• **LISTING DES DONNÉES**:
-------

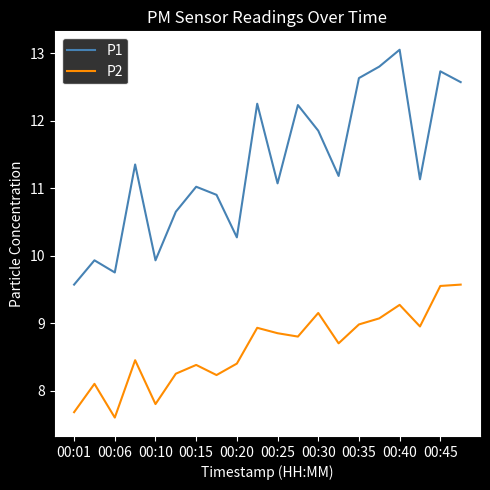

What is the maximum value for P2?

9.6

-------

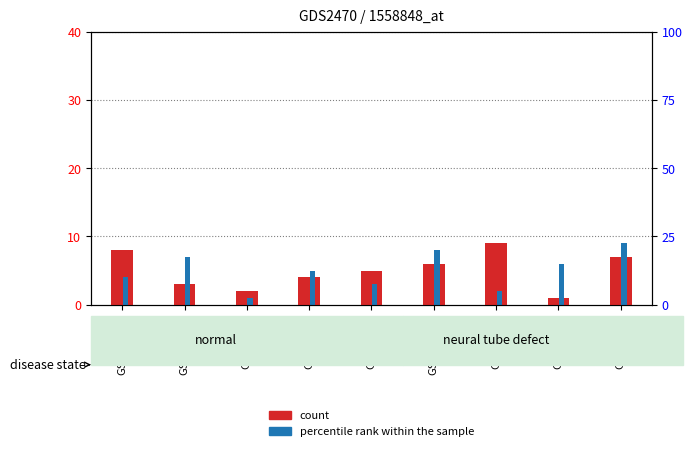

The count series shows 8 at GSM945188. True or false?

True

-------

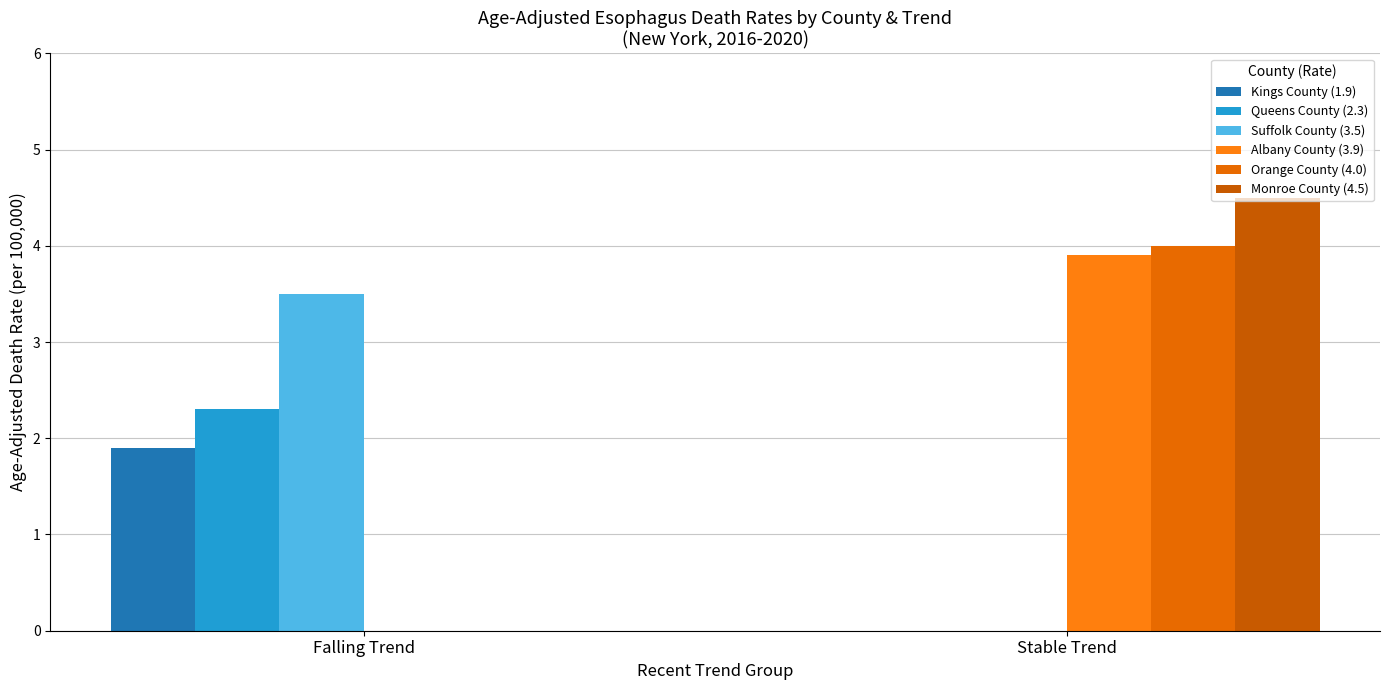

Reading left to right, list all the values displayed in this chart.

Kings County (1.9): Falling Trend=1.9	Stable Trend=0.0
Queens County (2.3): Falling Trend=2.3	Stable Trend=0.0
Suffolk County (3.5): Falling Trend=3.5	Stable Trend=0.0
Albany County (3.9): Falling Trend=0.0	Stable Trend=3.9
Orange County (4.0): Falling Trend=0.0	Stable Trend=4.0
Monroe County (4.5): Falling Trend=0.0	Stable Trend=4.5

-------

• **TRAVAIL DEMANDÉ**: Recopiez à l'identique les lignes du listing ci-dessus, en commençant par la ligne qui contient "Kings County (1.9): Falling" et en continuant jusqu'à la ligne qui contient "Monroe County (4.5): Falling", celle-ci comprise.

• **RÉPONSE DE L'EXERCICE**:
Kings County (1.9): Falling Trend=1.9	Stable Trend=0.0
Queens County (2.3): Falling Trend=2.3	Stable Trend=0.0
Suffolk County (3.5): Falling Trend=3.5	Stable Trend=0.0
Albany County (3.9): Falling Trend=0.0	Stable Trend=3.9
Orange County (4.0): Falling Trend=0.0	Stable Trend=4.0
Monroe County (4.5): Falling Trend=0.0	Stable Trend=4.5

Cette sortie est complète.